* Stored data entries
________________________

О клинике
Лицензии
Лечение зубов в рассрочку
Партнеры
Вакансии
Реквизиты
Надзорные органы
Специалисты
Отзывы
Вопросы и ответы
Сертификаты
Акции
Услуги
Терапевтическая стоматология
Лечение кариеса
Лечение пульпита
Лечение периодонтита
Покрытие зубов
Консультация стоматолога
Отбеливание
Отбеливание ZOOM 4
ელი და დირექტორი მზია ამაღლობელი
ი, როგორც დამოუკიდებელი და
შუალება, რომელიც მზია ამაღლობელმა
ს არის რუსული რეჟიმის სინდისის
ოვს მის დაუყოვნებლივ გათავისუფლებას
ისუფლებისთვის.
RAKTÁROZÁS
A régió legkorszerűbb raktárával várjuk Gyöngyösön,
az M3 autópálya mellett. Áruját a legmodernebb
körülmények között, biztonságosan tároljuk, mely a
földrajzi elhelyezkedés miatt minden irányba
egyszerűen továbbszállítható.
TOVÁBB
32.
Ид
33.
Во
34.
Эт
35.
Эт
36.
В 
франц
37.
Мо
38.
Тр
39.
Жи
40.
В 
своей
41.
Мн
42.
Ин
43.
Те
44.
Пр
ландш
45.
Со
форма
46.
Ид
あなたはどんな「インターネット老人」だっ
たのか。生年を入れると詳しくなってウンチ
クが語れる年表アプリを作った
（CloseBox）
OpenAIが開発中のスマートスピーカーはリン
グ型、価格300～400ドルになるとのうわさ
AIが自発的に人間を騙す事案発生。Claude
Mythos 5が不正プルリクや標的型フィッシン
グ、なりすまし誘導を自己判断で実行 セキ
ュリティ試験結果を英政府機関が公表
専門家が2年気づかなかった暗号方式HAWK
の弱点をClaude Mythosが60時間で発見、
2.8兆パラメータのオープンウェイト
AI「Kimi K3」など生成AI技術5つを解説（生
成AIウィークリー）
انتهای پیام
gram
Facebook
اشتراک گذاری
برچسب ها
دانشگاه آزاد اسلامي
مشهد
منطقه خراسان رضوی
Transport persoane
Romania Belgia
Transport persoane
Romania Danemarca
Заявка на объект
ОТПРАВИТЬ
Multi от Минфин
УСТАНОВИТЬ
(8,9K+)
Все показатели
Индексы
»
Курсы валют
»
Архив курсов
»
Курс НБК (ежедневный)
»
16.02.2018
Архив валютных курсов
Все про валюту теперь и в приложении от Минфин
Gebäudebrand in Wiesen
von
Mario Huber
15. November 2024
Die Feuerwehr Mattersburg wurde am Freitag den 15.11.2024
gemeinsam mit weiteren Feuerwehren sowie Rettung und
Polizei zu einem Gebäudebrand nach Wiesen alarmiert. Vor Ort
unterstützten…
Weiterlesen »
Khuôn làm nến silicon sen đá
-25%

________________________

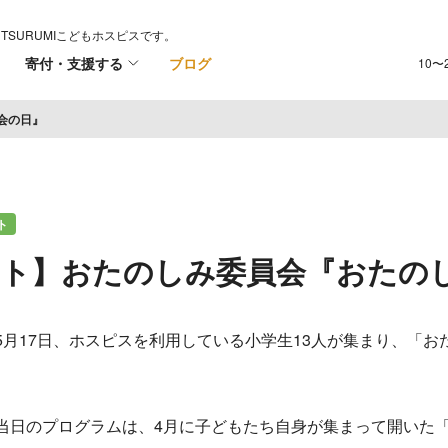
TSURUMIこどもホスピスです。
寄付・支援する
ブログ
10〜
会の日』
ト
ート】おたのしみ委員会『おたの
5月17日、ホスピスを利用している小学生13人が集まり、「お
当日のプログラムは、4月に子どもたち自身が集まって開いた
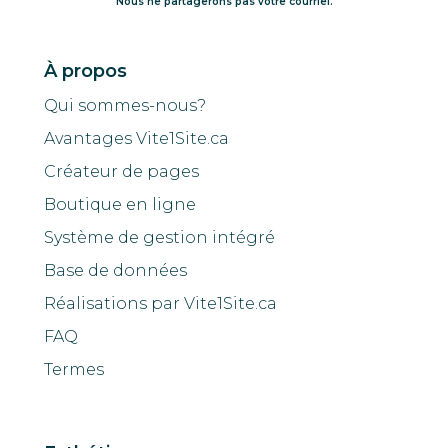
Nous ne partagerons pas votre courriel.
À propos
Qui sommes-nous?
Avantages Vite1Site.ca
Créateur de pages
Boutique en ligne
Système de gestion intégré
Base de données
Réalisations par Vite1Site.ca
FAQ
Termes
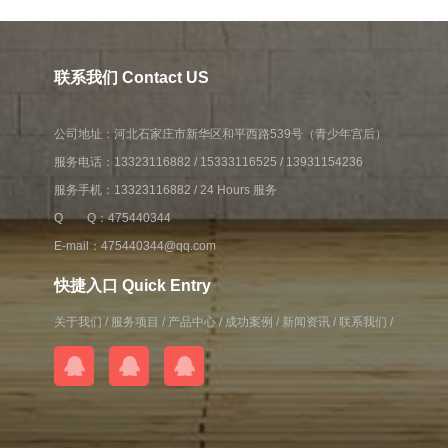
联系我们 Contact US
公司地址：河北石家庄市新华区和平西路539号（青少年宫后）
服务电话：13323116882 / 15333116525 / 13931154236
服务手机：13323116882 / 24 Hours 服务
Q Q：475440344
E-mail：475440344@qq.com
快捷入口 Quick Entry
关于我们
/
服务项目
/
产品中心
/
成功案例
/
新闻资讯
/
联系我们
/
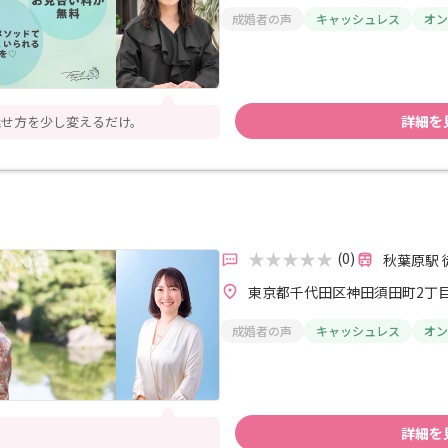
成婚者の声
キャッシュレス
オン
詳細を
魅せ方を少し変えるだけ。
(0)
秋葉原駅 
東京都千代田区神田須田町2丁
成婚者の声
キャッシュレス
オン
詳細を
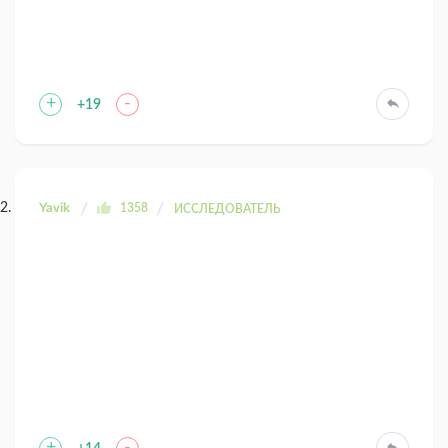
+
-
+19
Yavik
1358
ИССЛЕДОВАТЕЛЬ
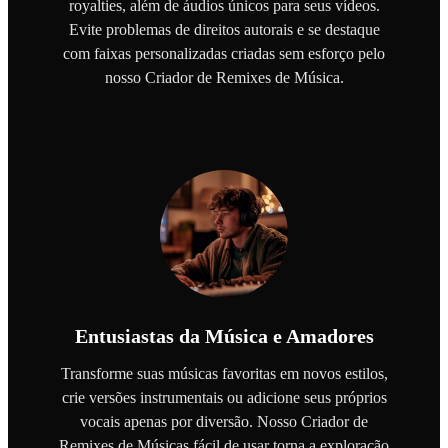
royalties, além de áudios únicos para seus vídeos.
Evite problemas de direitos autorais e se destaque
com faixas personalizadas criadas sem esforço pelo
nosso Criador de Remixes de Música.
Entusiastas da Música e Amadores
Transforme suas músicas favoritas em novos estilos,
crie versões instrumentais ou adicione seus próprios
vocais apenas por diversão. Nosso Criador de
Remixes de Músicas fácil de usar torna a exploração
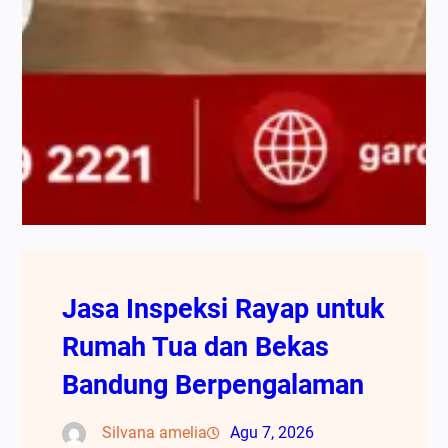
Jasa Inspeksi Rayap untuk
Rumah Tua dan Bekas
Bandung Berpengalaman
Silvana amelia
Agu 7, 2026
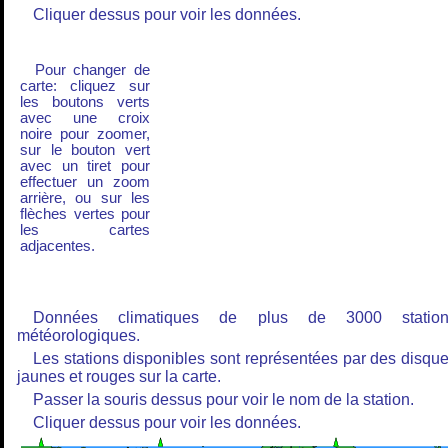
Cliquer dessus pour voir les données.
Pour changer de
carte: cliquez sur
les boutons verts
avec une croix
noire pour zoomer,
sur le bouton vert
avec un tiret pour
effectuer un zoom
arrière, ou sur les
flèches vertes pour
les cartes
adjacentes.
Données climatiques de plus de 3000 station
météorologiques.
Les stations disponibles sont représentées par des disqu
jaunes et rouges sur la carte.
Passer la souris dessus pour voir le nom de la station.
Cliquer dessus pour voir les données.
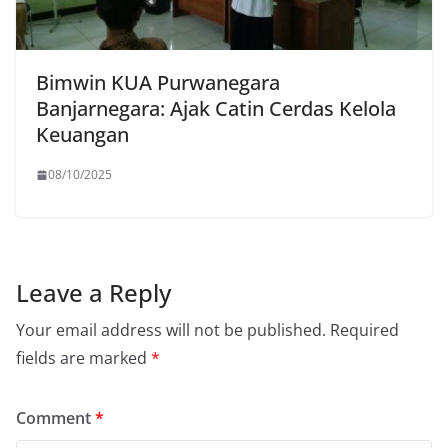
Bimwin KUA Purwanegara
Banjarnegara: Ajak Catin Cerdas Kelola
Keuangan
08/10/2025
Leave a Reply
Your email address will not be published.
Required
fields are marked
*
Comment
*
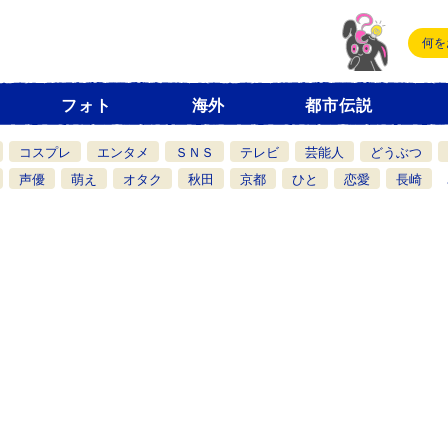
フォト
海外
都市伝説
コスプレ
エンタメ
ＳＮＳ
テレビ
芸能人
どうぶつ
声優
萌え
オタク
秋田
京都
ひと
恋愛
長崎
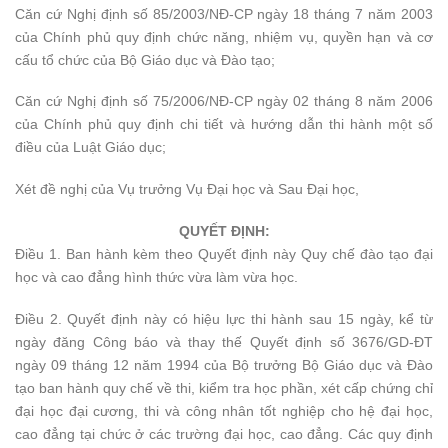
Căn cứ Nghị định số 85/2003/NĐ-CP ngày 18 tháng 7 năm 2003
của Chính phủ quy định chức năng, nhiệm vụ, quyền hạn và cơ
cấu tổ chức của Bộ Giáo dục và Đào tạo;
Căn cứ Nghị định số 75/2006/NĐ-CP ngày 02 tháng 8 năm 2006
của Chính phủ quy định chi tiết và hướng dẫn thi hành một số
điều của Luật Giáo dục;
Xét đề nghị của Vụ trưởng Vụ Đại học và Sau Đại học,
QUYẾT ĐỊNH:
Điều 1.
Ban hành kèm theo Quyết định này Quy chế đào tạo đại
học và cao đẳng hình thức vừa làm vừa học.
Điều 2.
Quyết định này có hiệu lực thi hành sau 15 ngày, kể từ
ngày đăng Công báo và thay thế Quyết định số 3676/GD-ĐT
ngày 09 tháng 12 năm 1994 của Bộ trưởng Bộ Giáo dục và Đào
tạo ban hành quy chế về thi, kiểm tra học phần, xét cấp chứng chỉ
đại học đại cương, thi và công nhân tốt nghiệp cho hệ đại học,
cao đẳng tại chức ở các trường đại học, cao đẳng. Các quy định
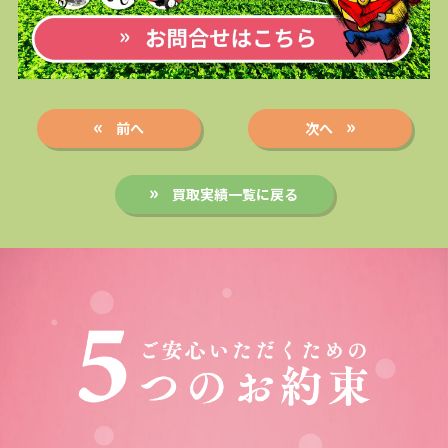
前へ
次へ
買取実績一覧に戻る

________________________

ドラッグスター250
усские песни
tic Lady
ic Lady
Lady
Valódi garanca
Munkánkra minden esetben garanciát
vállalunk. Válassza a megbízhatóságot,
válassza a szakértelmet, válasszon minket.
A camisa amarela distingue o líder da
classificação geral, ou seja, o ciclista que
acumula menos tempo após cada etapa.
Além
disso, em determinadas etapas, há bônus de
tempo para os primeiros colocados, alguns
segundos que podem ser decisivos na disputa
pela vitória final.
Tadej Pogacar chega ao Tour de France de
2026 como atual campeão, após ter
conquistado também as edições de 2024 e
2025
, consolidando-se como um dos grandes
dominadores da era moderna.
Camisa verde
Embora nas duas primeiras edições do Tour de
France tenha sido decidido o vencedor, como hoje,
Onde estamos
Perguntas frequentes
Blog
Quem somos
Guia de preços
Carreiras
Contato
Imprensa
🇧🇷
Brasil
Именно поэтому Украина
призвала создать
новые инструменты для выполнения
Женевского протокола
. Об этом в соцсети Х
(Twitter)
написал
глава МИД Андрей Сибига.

________________________

* PROMPT
Only a number is wanted here: the tally of lines in the entries that include the word "зубов".

* FINAL ANSWER
2